What makes MISDIRECTION especially effective is its disciplined use of negative space. Early wide compositions leave large portions of the frame seemingly empty — glass corridors, open stairwells, darkened corners — daring the audience to search for danger that may or may not arrive. As secrets surface and loyalties shift, those spaces begin to close in, the camera inching closer until faces dominate the frame.
Lewis draws from a Hitchcockian playbook here, weaponizing what the audience can’t quite see. The openness of the house suggests safety and control; instead, it becomes camouflage. Transparency, the film quietly reminds us, is not the same thing as honesty.
This visual strategy only works because of Lewis’s commitment to handheld camerawork. The camera never calls attention to itself, but it breathes with the characters — adjusting, hovering, reacting in real time. The slight instability keeps the audience locked inside the moment, creating the constant sense that everything is one bad decision away from tipping into chaos.

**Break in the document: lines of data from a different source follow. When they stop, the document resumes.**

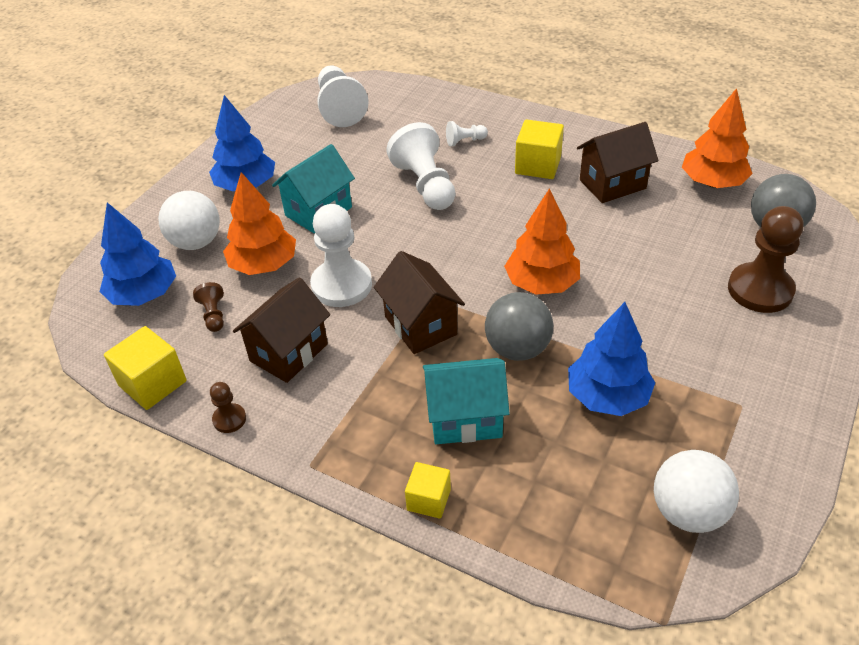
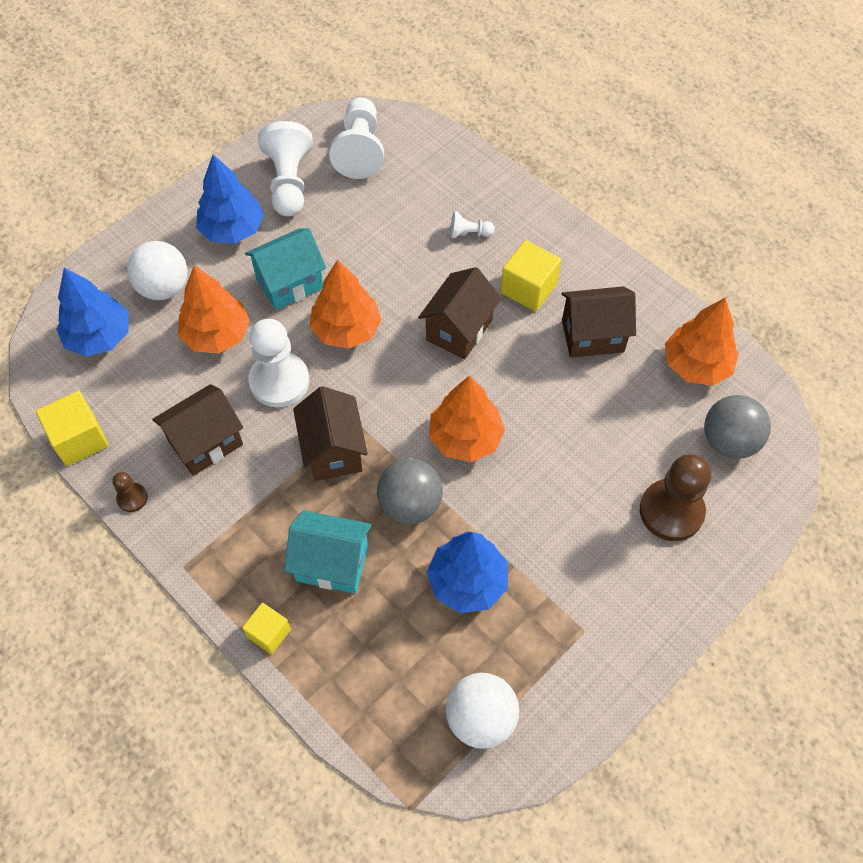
camera: 15 degrees right, 15 degrees up
(213, 315) = (153, 380): brown pawn -> none
(388, 232) = (346, 330): none -> orange tree
(425, 185) = (405, 281): white pawn -> white pawn (289, 183)
(492, 207) = (459, 330): none -> brown house

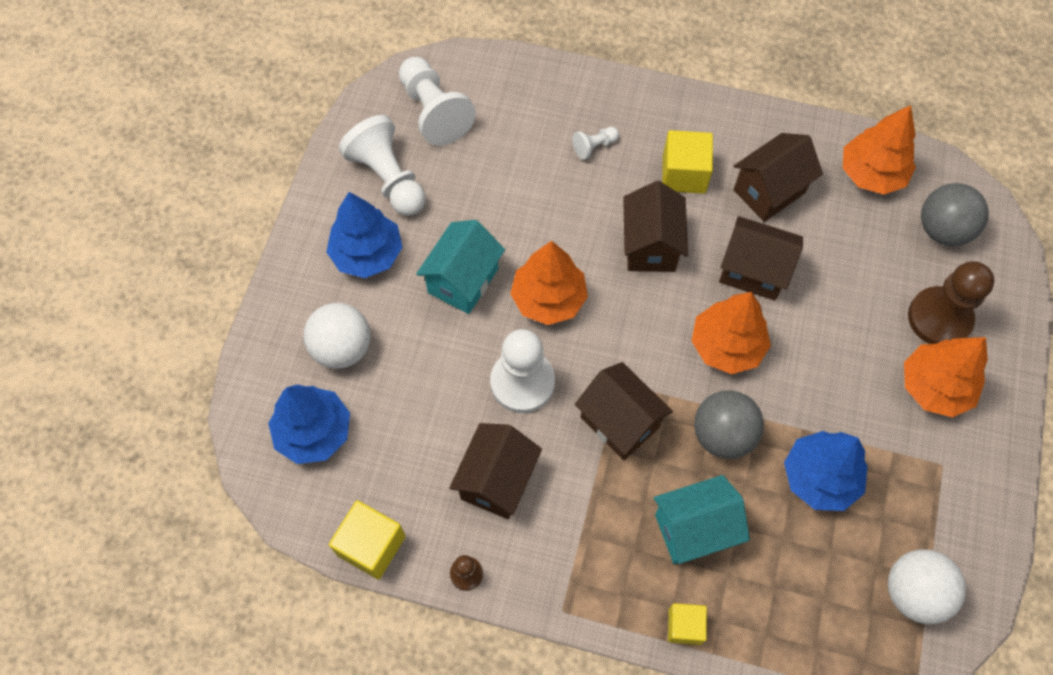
camera: 30 degrees left, 5 degrees up
(217, 335) = (429, 368): orange tree -> orange tree (934, 386)
(531, 392) = (753, 271): none -> brown house

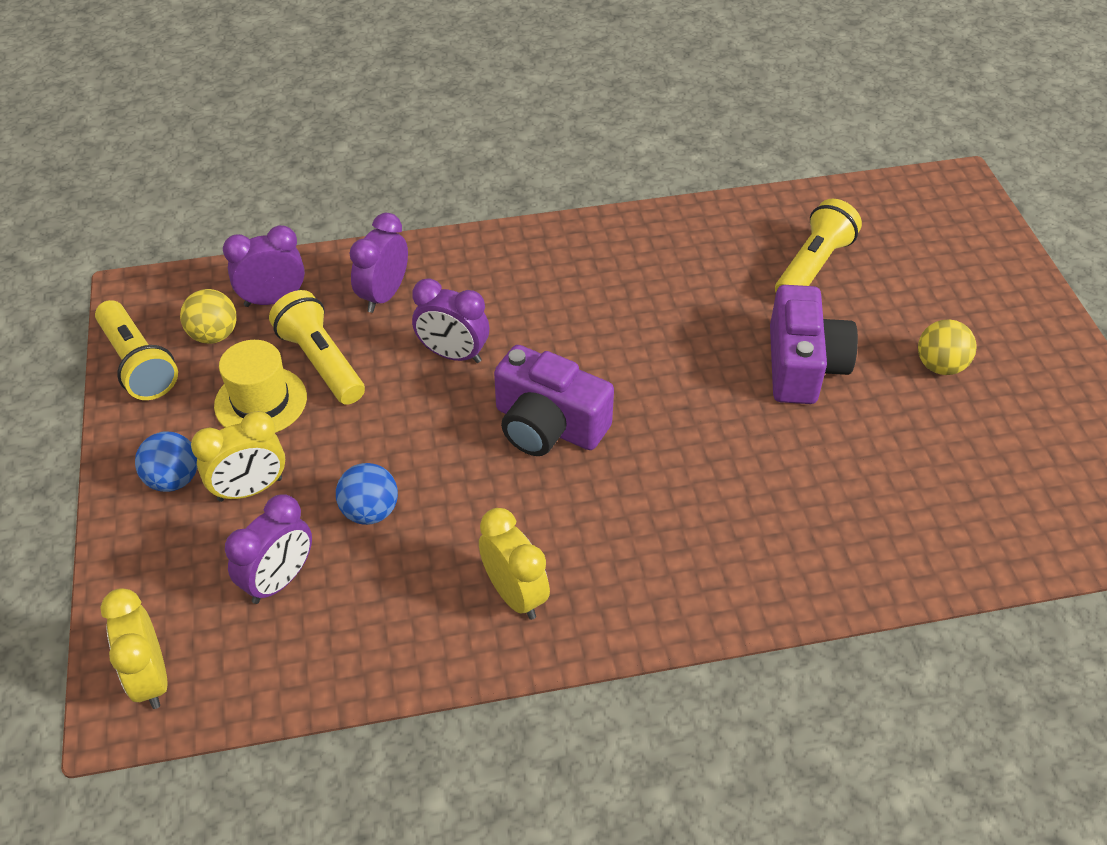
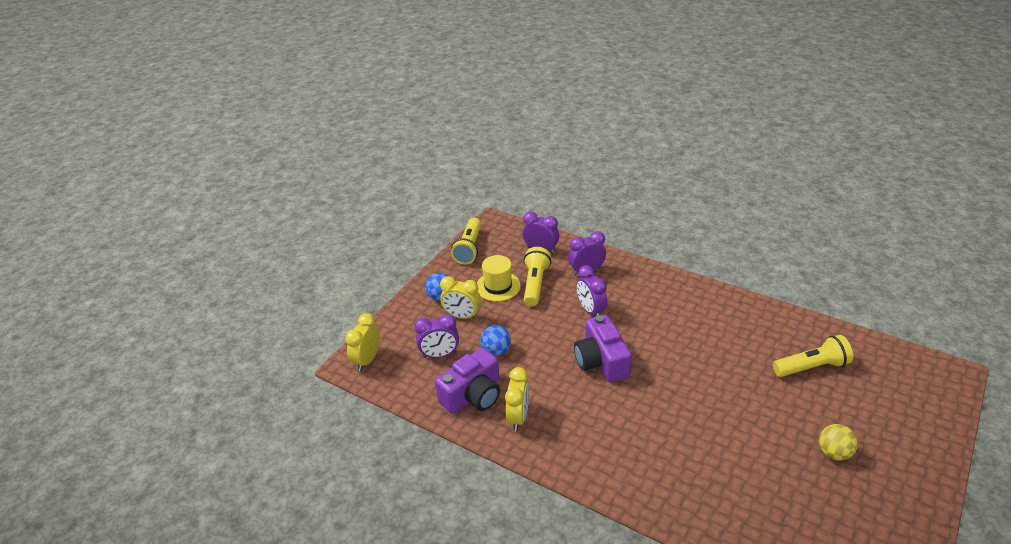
camera: 45 degrees right, 10 degrees down
(214, 335) = (506, 252): yellow ball -> none
(803, 365) = (754, 408): purple camera -> purple camera (473, 395)

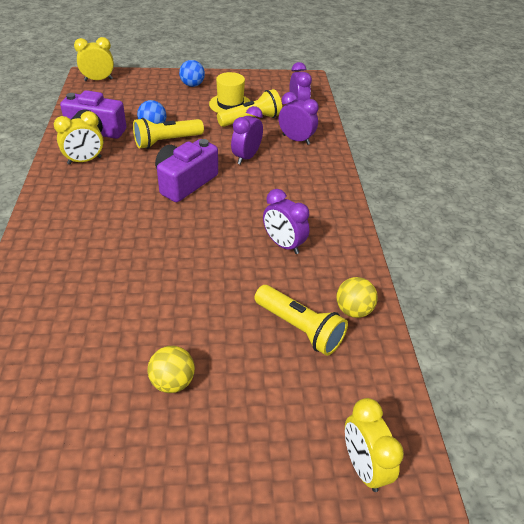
camera: 50 degrees right, 5 degrees up
(439, 355) = (127, 105): purple clock -> purple clock (283, 244)
(462, 316) = (179, 100): yellow clock -> yellow clock (363, 466)
(469, 248) = (262, 78): yellow flashlight -> yellow flashlight (167, 142)
(807, 333) = (353, 310): none -> yellow ball

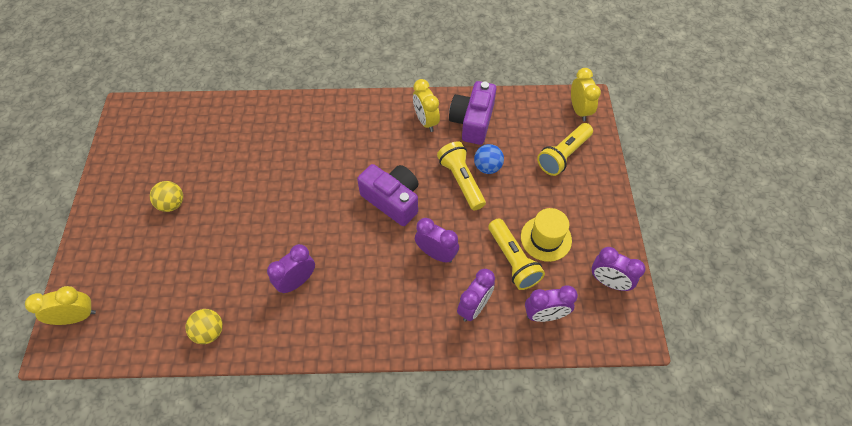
camera: 95 degrees right, 15 degrees up
(192, 85) = (586, 198): blue ball -> none
(267, 83) = (608, 282): none -> purple clock
(299, 328) = (199, 287): yellow flashlight -> yellow flashlight (563, 155)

Handheld movement also allows Lewis to exploit angles a locked-off camera never could: low gliding shots across reflective floors, tight framings that pin characters against glass, and subtle shifts in perspective that mirror emotional reversals. The result is immediacy without showmanship — tension that feels earned rather than engineered.

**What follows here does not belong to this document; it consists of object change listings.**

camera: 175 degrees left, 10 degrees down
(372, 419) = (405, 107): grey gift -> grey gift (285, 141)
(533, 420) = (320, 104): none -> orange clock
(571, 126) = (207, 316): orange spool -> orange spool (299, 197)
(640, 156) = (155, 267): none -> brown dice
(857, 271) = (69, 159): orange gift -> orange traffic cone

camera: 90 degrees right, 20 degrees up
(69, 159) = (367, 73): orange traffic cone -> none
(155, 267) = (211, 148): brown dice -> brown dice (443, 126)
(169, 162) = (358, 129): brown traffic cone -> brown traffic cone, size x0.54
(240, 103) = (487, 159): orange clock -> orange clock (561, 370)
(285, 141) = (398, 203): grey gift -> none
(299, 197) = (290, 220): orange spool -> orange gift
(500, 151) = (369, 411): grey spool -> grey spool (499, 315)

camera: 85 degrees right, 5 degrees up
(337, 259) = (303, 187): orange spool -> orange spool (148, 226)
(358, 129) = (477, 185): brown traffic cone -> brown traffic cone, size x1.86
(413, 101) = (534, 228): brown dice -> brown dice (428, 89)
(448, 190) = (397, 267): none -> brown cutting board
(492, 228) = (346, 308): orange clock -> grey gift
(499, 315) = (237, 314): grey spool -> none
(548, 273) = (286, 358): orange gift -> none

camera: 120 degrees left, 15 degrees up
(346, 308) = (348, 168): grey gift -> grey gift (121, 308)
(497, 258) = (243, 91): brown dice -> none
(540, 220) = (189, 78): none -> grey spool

While MISDIRECTION contains bursts of bruising, hand-to-hand violence, it remains resolutely performance-driven. Lewis prioritizes faces over spectacle, pushing into tight close-ups that capture micro-shifts in expression — suspicion curdling into fear, control slipping into panic.

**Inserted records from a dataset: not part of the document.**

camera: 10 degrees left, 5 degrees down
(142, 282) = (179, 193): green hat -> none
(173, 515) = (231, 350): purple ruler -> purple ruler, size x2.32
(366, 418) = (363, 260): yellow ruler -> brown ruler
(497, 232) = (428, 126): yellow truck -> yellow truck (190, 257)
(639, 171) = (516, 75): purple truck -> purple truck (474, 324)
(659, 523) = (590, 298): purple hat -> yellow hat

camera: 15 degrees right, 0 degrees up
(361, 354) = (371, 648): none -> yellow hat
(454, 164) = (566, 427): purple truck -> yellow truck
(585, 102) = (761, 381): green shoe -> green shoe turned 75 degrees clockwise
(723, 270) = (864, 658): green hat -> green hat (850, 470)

Frank Grillo brings his signature coiled intensity to David, a man whose sharp verbal precision feels perpetually on the verge of erupting into violence. Oliver Trevena, also a producer on the film, complicates the triangle as Jason, layering charm, wounded pride, and unpredictability in ways that keep audience allegiances in constant flux. Olga Kurylenko, stripped of glamour and protective artifice, anchors the film as Sara, allowing guilt, resolve, and vulnerability to play openly across her face.
Here, action is never the point; it’s the release valve. Violence arrives only when emotion has nowhere else to go.
Lewis and long-time editor Ryan Liebert structure the film as a slow, deliberate tightening of the screws. Early sequences allow space and uncertainty to breathe. As the night progresses, the cutting grows more aggressive, the compositions tighter, the rhythm increasingly unforgiving.
Repeated inserts of a digital clock turn time itself into a pressure element — every choice narrowing the exits. In the final stretch, sound design takes on heightened importance, layering ambient noise, reverberation, and sudden silence into a disorienting auditory landscape that mirrors the characters’ unraveling psyches.
Without venturing into spoiler territory, MISDIRECTION delivers its most devastating emotional beat not through violence, but through loss. One small, seemingly innocuous object becomes a silent emotional ledger — a reminder that love, loyalty, and damage often coexist, and that some consequences can’t be undone. Lewis doesn’t underline the moment or ask the audience to grieve aloud. He simply lets it sit — trusting that we’ll feel it, and understand exactly what it says about the life one character has already burned down.
MISDIRECTION isn’t loud, and it isn’t interested in easy catharsis. Instead, it’s a study in spatial tension, visual restraint, and moral ambiguity — a thriller that finds menace in reflections, silence, and the space between people.
For Kevin Lewis, it’s a confident reminder that genre has less to do with labels than with control. Here, he proves that sometimes the most unforgiving trap isn’t a haunted house or a funhouse of horrors — it’s a room full of glass, where everyone is convinced they’re telling the truth… and absolutely isn’t.
by debbie elias, 01/26/2026
MISDIRECTION is available on digital on February 10, 2026, from Cineverse.